Connecting the Dots
A look into Music 308: Music as Material Culture.
Tango singer Carlos Gardel (1890-1935) was and remains an icon of Latin American popular culture. The first tango he recorded, in 1917, was “Mi Noche Triste” (My Sad Night), a song that recounts the elaborate regrets of a recently dumped man in melodramatic fashion. That recording is commonly heard as a foundational moment in the history of tango, almost inseparable from Gardel’s legendary status within that genre. But how else might we hear it? What other stories can it tell us?

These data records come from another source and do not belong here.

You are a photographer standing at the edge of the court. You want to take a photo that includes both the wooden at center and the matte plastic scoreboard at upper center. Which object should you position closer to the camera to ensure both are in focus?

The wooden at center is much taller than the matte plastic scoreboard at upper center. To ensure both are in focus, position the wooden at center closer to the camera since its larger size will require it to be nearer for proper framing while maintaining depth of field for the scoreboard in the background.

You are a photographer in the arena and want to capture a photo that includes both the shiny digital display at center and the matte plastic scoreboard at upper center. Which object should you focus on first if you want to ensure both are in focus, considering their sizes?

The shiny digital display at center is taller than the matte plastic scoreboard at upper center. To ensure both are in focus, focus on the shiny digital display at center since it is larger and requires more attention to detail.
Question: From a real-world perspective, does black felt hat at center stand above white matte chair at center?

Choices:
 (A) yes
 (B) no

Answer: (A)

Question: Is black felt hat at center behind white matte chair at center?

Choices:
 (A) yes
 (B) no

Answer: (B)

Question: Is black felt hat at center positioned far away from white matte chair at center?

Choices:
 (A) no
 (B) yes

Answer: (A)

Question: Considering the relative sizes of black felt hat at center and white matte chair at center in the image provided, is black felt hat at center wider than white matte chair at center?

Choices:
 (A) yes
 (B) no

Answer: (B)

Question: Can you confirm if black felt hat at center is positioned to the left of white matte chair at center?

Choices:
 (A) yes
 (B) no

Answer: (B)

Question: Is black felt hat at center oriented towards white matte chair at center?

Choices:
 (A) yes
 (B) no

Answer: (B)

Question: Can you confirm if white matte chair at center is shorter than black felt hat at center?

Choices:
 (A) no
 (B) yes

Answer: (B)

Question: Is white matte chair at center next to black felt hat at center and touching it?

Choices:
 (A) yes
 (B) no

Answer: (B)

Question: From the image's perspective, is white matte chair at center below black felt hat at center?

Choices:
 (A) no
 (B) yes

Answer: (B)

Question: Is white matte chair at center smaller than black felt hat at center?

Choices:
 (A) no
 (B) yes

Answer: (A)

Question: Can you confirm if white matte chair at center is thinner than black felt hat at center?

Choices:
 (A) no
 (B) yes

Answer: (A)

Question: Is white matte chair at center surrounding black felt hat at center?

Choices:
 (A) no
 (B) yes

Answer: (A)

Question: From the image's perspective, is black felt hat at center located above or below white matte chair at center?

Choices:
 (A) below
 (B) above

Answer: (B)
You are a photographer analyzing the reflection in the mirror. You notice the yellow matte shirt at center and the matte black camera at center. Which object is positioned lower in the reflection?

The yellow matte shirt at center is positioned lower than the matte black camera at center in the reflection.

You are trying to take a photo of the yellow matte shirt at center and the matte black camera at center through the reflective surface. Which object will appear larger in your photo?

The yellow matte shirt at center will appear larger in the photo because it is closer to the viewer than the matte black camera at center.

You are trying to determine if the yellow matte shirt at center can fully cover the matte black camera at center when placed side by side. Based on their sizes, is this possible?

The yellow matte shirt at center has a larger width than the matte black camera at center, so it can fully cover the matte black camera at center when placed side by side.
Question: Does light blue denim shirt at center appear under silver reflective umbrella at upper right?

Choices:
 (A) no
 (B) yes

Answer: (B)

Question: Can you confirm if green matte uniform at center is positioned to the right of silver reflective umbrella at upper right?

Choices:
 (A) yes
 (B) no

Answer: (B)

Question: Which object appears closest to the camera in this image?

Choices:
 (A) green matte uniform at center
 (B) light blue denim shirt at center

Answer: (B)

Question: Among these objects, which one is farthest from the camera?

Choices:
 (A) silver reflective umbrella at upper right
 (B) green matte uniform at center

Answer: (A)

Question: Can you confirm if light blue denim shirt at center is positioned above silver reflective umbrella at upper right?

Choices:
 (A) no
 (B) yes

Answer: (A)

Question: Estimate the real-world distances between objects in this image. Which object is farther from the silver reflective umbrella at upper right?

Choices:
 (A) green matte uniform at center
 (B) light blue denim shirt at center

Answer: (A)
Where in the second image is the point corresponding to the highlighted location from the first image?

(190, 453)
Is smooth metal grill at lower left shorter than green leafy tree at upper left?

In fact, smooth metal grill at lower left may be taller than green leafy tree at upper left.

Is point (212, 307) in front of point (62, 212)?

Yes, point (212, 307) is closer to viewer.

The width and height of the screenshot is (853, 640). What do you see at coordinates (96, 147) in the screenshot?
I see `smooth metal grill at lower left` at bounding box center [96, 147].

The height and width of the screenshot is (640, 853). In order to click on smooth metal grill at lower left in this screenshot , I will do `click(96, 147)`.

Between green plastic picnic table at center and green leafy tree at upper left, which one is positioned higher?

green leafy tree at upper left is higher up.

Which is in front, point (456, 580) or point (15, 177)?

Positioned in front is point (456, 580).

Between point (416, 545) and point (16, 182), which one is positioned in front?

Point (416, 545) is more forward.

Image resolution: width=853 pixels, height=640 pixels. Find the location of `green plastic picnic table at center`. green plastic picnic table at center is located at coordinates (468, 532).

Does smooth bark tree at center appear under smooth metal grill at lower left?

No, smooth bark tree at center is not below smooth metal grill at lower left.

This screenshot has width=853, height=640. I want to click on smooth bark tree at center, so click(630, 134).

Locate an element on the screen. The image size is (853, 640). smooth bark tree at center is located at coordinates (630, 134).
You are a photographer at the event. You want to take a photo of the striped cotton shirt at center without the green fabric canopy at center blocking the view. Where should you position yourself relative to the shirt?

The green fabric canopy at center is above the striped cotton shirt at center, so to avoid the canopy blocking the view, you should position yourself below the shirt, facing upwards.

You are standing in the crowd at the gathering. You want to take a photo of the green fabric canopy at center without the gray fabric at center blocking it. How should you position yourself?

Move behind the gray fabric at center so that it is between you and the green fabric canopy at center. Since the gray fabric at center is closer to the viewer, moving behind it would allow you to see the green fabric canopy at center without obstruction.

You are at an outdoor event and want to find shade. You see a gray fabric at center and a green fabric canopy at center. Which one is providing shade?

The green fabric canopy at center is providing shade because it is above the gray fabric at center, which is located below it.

In Music 308: Music as Material Culture, we think about historic sound recordings not only as documents of musical history but as material objects with “lives” of their own. Thus while “Mi Noche Triste” is about the history of tango, it is also about the history of technology; Gardel rerecorded the song in 1930 using electrical recording technology (with microphones), which did not exist when the acoustic original was made. It is also about the transnational music industries and the creative misunderstandings they engendered, in that the distinctly Argentine recording was rereleased in multiple national markets where it was framed as everything from “orchestral tango” to “Mexican” music. Above all else, the materiality of these recordings speaks to the accumulated social histories of musical engagement and listening that they enabled and contain, the dust and scratches of previous auditions literally etched into the discs themselves. Hearing these and other stories is a matter of critical listening, but it is also a matter of connecting the material dots.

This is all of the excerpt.